- **EXERCISE REQUIREMENTS**: Reproduce the material starting at the line that contains "pose: elev=184.3 azim=356.9" and ending at the end of the material, swapping "dist" for "distance" throughout and leaving everything else unchanged.

- **EXERCISE DATA**:
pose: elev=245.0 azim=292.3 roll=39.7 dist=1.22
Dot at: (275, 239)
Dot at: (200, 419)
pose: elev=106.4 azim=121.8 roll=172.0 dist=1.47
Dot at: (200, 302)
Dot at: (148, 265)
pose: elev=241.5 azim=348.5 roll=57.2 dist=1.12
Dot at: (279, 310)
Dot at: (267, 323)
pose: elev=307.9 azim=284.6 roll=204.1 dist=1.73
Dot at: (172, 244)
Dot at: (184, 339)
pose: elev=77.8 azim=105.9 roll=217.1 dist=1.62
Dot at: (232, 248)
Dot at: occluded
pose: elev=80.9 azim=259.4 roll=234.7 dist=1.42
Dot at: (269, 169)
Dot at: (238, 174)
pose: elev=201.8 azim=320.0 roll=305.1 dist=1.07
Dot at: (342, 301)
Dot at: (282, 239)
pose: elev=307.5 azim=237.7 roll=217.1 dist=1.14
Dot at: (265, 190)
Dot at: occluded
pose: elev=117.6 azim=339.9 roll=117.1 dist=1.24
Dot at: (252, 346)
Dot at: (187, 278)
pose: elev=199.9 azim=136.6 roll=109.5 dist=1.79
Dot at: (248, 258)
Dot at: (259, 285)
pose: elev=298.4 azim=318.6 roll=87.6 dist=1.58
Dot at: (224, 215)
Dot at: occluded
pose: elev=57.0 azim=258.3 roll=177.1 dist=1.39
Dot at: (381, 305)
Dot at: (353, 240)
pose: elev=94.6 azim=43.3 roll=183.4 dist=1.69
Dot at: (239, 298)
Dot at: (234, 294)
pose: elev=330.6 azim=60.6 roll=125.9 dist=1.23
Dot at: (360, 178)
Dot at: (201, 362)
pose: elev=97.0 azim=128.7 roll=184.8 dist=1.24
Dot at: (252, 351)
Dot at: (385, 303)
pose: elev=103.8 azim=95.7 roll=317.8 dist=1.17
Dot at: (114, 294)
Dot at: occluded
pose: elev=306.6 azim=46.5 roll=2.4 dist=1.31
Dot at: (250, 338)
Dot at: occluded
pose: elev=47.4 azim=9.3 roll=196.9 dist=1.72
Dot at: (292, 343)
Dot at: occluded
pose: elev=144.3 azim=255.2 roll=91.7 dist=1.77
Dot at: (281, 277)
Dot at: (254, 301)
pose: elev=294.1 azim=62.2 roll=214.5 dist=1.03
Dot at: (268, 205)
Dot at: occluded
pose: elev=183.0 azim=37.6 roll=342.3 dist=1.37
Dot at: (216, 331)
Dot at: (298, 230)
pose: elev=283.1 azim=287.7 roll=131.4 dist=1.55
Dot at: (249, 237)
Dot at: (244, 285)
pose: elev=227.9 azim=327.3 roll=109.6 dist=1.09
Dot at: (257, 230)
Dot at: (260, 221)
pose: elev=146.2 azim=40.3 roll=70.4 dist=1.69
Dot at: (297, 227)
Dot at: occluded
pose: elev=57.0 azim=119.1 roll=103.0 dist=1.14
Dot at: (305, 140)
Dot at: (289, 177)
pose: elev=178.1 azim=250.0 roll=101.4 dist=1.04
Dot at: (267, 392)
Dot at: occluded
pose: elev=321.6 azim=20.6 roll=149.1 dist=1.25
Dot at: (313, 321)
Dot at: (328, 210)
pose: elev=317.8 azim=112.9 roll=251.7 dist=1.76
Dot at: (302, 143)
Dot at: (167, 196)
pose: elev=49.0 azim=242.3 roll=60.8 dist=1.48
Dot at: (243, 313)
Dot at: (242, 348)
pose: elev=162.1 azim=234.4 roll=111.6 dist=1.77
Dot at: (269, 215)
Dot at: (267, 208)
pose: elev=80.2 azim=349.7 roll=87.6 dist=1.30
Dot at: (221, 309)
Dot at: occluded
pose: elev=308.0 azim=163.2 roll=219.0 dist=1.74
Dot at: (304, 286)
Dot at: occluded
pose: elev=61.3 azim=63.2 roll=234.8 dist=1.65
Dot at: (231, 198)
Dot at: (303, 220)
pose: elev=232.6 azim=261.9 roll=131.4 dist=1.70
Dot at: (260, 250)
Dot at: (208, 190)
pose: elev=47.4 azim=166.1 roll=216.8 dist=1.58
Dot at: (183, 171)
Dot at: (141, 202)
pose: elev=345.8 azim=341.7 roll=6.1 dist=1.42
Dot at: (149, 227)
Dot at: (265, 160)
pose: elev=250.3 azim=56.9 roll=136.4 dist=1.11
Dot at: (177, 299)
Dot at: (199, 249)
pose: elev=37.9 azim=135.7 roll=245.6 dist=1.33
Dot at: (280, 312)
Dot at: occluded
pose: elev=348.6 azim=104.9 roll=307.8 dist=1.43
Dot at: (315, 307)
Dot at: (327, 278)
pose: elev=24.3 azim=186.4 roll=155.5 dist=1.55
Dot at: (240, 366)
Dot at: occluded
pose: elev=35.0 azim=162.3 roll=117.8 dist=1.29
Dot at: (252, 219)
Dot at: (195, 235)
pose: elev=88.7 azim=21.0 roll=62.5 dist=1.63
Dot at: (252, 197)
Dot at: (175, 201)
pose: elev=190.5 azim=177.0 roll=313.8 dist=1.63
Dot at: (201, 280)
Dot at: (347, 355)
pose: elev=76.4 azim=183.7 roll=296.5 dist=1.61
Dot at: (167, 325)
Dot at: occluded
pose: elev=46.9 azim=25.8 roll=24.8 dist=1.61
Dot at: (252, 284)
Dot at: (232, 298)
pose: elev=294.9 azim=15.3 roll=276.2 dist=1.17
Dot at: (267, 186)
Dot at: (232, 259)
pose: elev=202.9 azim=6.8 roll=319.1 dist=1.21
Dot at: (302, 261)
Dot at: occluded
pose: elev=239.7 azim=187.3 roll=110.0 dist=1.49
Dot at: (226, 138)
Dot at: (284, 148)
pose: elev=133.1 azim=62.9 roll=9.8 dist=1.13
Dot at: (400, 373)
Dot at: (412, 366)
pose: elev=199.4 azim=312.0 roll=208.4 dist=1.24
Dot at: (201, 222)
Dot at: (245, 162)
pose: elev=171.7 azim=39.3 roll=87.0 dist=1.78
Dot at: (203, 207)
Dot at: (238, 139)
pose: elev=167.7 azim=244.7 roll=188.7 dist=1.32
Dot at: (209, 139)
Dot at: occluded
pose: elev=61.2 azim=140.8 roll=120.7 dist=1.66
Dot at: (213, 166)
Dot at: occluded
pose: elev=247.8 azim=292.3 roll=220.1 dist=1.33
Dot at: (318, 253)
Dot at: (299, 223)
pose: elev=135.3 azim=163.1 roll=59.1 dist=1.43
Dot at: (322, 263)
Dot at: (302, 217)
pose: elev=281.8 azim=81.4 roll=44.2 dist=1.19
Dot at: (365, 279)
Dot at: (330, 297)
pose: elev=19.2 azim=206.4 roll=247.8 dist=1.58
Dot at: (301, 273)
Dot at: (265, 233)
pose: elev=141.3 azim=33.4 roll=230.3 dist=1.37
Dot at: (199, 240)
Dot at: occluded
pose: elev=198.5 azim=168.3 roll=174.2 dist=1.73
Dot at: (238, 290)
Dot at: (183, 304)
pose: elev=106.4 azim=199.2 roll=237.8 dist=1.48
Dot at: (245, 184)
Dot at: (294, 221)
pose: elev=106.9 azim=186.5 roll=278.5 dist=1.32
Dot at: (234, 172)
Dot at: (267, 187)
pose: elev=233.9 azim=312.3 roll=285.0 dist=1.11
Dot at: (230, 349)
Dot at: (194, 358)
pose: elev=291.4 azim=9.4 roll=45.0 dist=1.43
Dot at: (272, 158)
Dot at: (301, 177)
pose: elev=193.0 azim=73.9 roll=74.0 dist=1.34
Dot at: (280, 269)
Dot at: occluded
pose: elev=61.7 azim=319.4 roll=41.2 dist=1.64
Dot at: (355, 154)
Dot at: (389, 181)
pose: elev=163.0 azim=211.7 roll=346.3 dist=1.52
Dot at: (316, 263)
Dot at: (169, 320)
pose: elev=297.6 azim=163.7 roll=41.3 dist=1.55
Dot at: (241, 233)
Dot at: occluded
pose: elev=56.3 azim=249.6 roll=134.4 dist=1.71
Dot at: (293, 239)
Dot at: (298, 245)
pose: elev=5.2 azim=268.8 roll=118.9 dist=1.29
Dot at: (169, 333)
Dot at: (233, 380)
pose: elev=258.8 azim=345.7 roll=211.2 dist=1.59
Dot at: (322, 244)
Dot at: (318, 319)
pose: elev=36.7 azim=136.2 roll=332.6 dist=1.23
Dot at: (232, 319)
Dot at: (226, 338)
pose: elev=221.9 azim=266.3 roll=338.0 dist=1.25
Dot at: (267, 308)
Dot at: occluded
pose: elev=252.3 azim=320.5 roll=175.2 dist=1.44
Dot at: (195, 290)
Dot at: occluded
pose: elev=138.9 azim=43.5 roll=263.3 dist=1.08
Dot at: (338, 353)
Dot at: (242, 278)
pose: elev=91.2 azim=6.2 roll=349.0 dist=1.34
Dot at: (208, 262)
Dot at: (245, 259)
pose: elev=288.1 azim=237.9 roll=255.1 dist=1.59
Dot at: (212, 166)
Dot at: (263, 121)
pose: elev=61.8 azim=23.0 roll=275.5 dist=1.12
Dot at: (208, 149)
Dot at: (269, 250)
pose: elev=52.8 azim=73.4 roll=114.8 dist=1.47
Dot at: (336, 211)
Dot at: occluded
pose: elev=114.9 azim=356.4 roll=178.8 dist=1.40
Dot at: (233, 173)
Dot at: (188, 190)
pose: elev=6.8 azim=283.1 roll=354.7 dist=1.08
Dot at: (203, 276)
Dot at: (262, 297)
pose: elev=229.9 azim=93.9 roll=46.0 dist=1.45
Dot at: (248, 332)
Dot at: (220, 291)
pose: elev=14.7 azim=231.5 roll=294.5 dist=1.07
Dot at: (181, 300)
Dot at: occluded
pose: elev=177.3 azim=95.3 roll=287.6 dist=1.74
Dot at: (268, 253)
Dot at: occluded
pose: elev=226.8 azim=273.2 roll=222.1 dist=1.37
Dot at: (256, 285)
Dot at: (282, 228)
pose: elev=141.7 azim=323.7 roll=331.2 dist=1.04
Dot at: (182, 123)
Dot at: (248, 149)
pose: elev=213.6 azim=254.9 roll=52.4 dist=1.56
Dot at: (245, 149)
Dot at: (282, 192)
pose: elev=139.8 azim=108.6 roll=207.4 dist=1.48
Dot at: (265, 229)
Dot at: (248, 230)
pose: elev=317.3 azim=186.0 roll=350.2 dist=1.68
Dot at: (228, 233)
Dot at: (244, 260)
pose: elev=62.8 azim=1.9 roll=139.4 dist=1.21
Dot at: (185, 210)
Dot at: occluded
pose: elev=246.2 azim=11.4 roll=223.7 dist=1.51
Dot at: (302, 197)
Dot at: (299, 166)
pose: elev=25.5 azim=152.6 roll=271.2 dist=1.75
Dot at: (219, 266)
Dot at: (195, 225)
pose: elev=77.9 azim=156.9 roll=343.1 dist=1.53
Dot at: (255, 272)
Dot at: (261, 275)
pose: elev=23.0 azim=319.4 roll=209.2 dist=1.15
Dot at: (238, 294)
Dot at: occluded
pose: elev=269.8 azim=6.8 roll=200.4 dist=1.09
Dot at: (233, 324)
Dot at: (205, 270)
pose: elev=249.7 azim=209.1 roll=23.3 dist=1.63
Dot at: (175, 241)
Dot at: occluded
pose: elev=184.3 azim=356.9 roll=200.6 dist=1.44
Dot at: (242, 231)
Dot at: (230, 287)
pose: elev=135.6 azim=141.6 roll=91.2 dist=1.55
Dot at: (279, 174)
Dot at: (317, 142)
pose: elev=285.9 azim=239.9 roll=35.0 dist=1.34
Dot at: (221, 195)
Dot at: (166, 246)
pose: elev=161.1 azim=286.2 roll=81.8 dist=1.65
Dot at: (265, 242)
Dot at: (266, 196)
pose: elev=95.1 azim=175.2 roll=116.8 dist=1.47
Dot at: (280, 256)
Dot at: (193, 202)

- **RESULT**:
pose: elev=184.3 azim=356.9 roll=200.6 distance=1.44
Dot at: (242, 231)
Dot at: (230, 287)
pose: elev=135.6 azim=141.6 roll=91.2 distance=1.55
Dot at: (279, 174)
Dot at: (317, 142)
pose: elev=285.9 azim=239.9 roll=35.0 distance=1.34
Dot at: (221, 195)
Dot at: (166, 246)
pose: elev=161.1 azim=286.2 roll=81.8 distance=1.65
Dot at: (265, 242)
Dot at: (266, 196)
pose: elev=95.1 azim=175.2 roll=116.8 distance=1.47
Dot at: (280, 256)
Dot at: (193, 202)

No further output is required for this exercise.